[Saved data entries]
--- START ---

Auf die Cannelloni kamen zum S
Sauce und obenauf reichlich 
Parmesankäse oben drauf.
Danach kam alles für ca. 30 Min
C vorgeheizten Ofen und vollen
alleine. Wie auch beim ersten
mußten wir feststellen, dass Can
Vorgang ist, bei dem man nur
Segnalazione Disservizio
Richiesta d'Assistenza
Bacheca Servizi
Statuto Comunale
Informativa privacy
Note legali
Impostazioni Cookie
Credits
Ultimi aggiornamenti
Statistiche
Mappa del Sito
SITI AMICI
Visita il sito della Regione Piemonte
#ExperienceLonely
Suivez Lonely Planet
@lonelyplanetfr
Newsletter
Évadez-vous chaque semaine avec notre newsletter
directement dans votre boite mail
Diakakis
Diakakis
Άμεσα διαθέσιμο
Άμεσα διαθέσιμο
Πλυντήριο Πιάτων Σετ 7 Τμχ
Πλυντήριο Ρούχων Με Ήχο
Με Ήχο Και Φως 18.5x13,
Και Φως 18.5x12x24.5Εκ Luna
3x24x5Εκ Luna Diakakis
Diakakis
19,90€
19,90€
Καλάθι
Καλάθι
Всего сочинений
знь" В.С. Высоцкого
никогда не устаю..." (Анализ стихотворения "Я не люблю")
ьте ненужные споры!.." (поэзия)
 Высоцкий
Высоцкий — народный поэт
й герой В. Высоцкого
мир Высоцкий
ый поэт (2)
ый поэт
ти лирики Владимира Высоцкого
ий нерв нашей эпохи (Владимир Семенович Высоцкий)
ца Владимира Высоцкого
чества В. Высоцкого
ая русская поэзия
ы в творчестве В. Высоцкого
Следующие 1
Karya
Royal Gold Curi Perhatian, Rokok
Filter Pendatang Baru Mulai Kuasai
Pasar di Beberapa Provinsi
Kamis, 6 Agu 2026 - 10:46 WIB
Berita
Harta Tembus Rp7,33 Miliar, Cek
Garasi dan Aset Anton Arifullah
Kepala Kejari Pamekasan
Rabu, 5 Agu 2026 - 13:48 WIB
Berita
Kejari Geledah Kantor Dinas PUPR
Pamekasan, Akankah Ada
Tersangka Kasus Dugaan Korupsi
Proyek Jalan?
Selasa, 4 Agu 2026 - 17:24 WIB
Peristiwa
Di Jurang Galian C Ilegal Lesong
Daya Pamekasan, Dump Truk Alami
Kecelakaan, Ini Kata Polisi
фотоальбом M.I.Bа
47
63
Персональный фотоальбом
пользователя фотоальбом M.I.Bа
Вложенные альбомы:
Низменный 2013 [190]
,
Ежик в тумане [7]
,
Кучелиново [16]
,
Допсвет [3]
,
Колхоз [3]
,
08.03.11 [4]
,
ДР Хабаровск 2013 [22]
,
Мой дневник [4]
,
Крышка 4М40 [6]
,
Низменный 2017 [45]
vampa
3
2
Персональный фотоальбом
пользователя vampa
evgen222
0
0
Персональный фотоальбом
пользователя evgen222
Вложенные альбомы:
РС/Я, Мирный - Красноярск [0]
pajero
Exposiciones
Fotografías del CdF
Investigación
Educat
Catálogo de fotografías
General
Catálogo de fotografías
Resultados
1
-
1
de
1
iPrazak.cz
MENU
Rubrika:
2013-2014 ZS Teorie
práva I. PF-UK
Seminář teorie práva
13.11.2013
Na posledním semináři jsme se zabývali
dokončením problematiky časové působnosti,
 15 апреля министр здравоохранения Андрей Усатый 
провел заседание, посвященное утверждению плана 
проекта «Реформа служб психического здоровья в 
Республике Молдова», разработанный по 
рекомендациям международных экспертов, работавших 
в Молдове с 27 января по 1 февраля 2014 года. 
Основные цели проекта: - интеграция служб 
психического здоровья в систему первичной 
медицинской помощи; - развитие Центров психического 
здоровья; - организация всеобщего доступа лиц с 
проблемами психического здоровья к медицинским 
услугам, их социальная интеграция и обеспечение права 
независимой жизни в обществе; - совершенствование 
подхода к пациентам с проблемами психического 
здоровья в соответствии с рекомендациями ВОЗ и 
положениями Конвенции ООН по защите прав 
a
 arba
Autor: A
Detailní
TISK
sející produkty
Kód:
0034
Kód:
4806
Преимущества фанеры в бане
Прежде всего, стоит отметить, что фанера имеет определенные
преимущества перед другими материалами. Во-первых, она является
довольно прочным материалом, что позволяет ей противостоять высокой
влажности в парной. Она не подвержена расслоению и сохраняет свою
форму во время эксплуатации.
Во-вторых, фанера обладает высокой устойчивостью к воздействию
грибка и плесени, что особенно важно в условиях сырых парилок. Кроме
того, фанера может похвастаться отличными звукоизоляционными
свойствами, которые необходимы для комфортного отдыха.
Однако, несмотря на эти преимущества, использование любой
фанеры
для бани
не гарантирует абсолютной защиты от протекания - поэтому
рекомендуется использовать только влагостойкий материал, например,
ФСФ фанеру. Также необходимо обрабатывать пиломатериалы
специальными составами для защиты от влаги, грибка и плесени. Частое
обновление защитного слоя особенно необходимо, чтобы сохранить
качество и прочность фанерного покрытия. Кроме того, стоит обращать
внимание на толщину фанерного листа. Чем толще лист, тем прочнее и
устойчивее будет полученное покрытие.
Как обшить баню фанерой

--- END ---

From the first line to the last, return the records unchanged.

*Exercise solution*
Auf die Cannelloni kamen zum S
Sauce und obenauf reichlich 
Parmesankäse oben drauf.
Danach kam alles für ca. 30 Min
C vorgeheizten Ofen und vollen
alleine. Wie auch beim ersten
mußten wir feststellen, dass Can
Vorgang ist, bei dem man nur
Segnalazione Disservizio
Richiesta d'Assistenza
Bacheca Servizi
Statuto Comunale
Informativa privacy
Note legali
Impostazioni Cookie
Credits
Ultimi aggiornamenti
Statistiche
Mappa del Sito
SITI AMICI
Visita il sito della Regione Piemonte
#ExperienceLonely
Suivez Lonely Planet
@lonelyplanetfr
Newsletter
Évadez-vous chaque semaine avec notre newsletter
directement dans votre boite mail
Diakakis
Diakakis
Άμεσα διαθέσιμο
Άμεσα διαθέσιμο
Πλυντήριο Πιάτων Σετ 7 Τμχ
Πλυντήριο Ρούχων Με Ήχο
Με Ήχο Και Φως 18.5x13,
Και Φως 18.5x12x24.5Εκ Luna
3x24x5Εκ Luna Diakakis
Diakakis
19,90€
19,90€
Καλάθι
Καλάθι
Всего сочинений
знь" В.С. Высоцкого
никогда не устаю..." (Анализ стихотворения "Я не люблю")
ьте ненужные споры!.." (поэзия)
 Высоцкий
Высоцкий — народный поэт
й герой В. Высоцкого
мир Высоцкий
ый поэт (2)
ый поэт
ти лирики Владимира Высоцкого
ий нерв нашей эпохи (Владимир Семенович Высоцкий)
ца Владимира Высоцкого
чества В. Высоцкого
ая русская поэзия
ы в творчестве В. Высоцкого
Следующие 1
Karya
Royal Gold Curi Perhatian, Rokok
Filter Pendatang Baru Mulai Kuasai
Pasar di Beberapa Provinsi
Kamis, 6 Agu 2026 - 10:46 WIB
Berita
Harta Tembus Rp7,33 Miliar, Cek
Garasi dan Aset Anton Arifullah
Kepala Kejari Pamekasan
Rabu, 5 Agu 2026 - 13:48 WIB
Berita
Kejari Geledah Kantor Dinas PUPR
Pamekasan, Akankah Ada
Tersangka Kasus Dugaan Korupsi
Proyek Jalan?
Selasa, 4 Agu 2026 - 17:24 WIB
Peristiwa
Di Jurang Galian C Ilegal Lesong
Daya Pamekasan, Dump Truk Alami
Kecelakaan, Ini Kata Polisi
фотоальбом M.I.Bа
47
63
Персональный фотоальбом
пользователя фотоальбом M.I.Bа
Вложенные альбомы:
Низменный 2013 [190]
,
Ежик в тумане [7]
,
Кучелиново [16]
,
Допсвет [3]
,
Колхоз [3]
,
08.03.11 [4]
,
ДР Хабаровск 2013 [22]
,
Мой дневник [4]
,
Крышка 4М40 [6]
,
Низменный 2017 [45]
vampa
3
2
Персональный фотоальбом
пользователя vampa
evgen222
0
0
Персональный фотоальбом
пользователя evgen222
Вложенные альбомы:
РС/Я, Мирный - Красноярск [0]
pajero
Exposiciones
Fotografías del CdF
Investigación
Educat
Catálogo de fotografías
General
Catálogo de fotografías
Resultados
1
-
1
de
1
iPrazak.cz
MENU
Rubrika:
2013-2014 ZS Teorie
práva I. PF-UK
Seminář teorie práva
13.11.2013
Na posledním semináři jsme se zabývali
dokončením problematiky časové působnosti,
 15 апреля министр здравоохранения Андрей Усатый 
провел заседание, посвященное утверждению плана 
проекта «Реформа служб психического здоровья в 
Республике Молдова», разработанный по 
рекомендациям международных экспертов, работавших 
в Молдове с 27 января по 1 февраля 2014 года. 
Основные цели проекта: - интеграция служб 
психического здоровья в систему первичной 
медицинской помощи; - развитие Центров психического 
здоровья; - организация всеобщего доступа лиц с 
проблемами психического здоровья к медицинским 
услугам, их социальная интеграция и обеспечение права 
независимой жизни в обществе; - совершенствование 
подхода к пациентам с проблемами психического 
здоровья в соответствии с рекомендациями ВОЗ и 
положениями Конвенции ООН по защите прав 
a
 arba
Autor: A
Detailní
TISK
sející produkty
Kód:
0034
Kód:
4806
Преимущества фанеры в бане
Прежде всего, стоит отметить, что фанера имеет определенные
преимущества перед другими материалами. Во-первых, она является
довольно прочным материалом, что позволяет ей противостоять высокой
влажности в парной. Она не подвержена расслоению и сохраняет свою
форму во время эксплуатации.
Во-вторых, фанера обладает высокой устойчивостью к воздействию
грибка и плесени, что особенно важно в условиях сырых парилок. Кроме
того, фанера может похвастаться отличными звукоизоляционными
свойствами, которые необходимы для комфортного отдыха.
Однако, несмотря на эти преимущества, использование любой
фанеры
для бани
не гарантирует абсолютной защиты от протекания - поэтому
рекомендуется использовать только влагостойкий материал, например,
ФСФ фанеру. Также необходимо обрабатывать пиломатериалы
специальными составами для защиты от влаги, грибка и плесени. Частое
обновление защитного слоя особенно необходимо, чтобы сохранить
качество и прочность фанерного покрытия. Кроме того, стоит обращать
внимание на толщину фанерного листа. Чем толще лист, тем прочнее и
устойчивее будет полученное покрытие.
Как обшить баню фанерой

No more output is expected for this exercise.